As a doctor, I know that new coVID-19 data arrive daily. If kept up to date, you can make wise decisions to prevent you and our circle of family members from becoming infected. Here are the latest data you want to know about COVID-19, from A to Z. You can locate unexpected facts and new resources. The more you know, the more you can do yourself and your loved ones. Read on and to determine your fitness and the physical condition of others, don’t miss those specific symptoms you’ve had before with coronavirus.
1
Other older people are more likely to die of COVID. Although the mortality rate is around 1% for the population as a whole, it increases to 3. 6% for those over 60, 14% to 70 and 14. 8% to 80, according to COVID Evidence Service. Eight out of 10 COVID deaths in the United States involve adults over the age of 65.
Anyone over the age of 50 takes serious precautions to avoid the disease, especially if they have other threat points such as obesity, diabetes or central illness.
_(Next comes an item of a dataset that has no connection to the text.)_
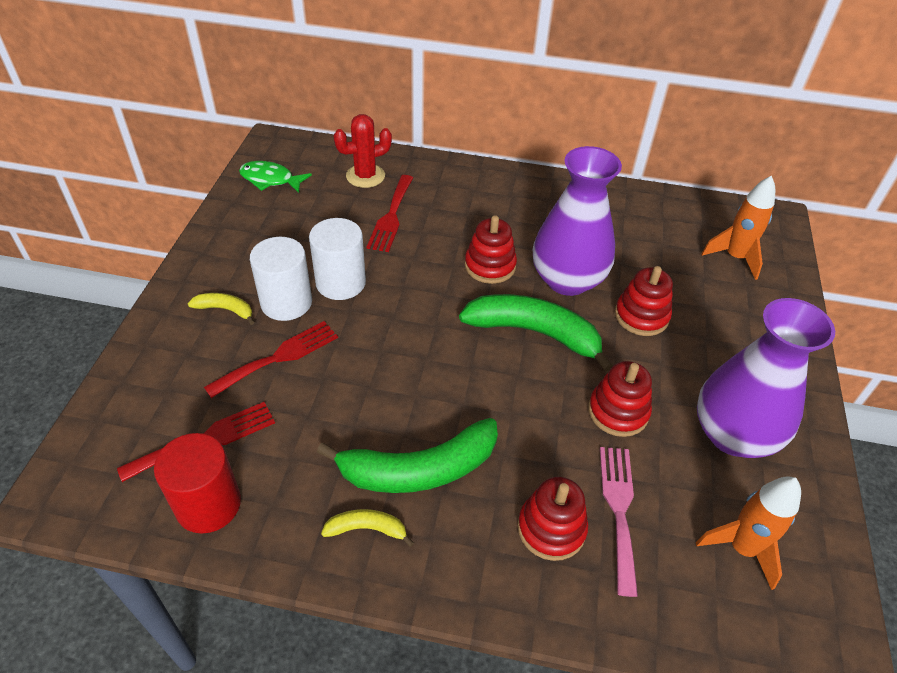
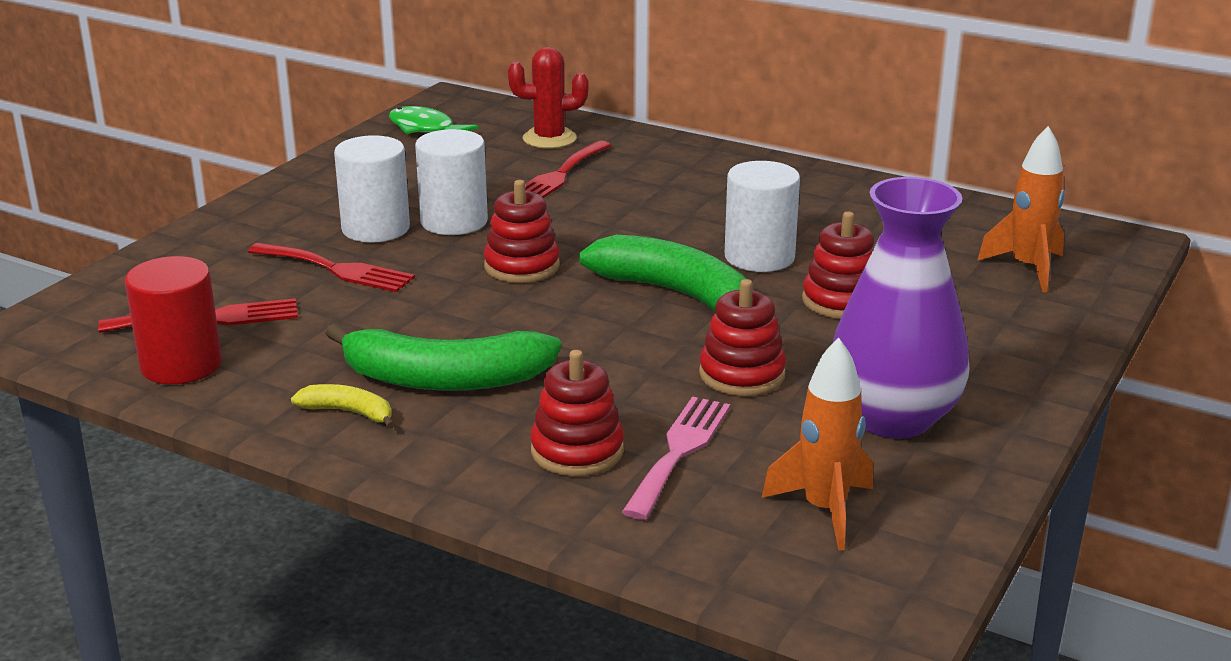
camera: 20 degrees right, 20 degrees down
yellow banana [188,293,255,325] -> none
red fork [204,321,338,398] -> red fork turned 45 degrees clockwise [248,243,415,292]
red stacking toy [465,215,517,284] -> red stacking toy moved to [483,180,560,283]
purple vase [533,146,622,296] -> white cylinder [725,161,800,272]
The CDC recommends that seniors restrict social contact as much as possible. If you faint, take steps to avoid becoming infected:
Plan your trip.
Stay outdoors as long as possible.
Keep at least six feet from people.
Wear a mask on your nose and mouth when you encounter others indoors, in public shipments, or in a position where social distance is difficult.
Wash your hands before and after the visit.
The biggest threat is attending giant meetings where participants come from families they don’t know.
2
According to a recent review by Lancet, blacks in the United States account for 13. 4% of the population, but account for 28% to 70% of COVID (state-depending) deaths. In predominantly black communities, COVID infection rates are 3 times higher than in predominantly white communities.
The reasons are not well understood. Current Problems in Cardiology recently reported that BAME teams tend to have higher degrees of comorities such as high blood pressure, cardiovascular disease and diabetes. Black families are more likely to be overcrowded and have worse living conditions. It is not transparent if there are express biological points that put them at greater risk.
3
If your checkup is positive for COVID-19, anyone you’ve been in close contact with recently will be touched. They are asked to self-insulate for 14 days to transmit the virus. A “close touch” is a user who has been within six feet of you for at least 15 minutes, in the two days prior to the onset of symptoms, or before a positive result in verification.
Contact studies are one of the main teams to control the pandemic. Since 80% of other people inflamed with COVID-19 are asymptomatic, asymptomatic patients are as contagious as symptomatic patients and that a user can infect another 406 people in 30 days, Touch location can save you a lot of diseases.
Contacts are searched through qualified fitness advisors. In the United States, the government has identified a desire to increase the search for contact and efforts are being made at a cost of more than $46 billion.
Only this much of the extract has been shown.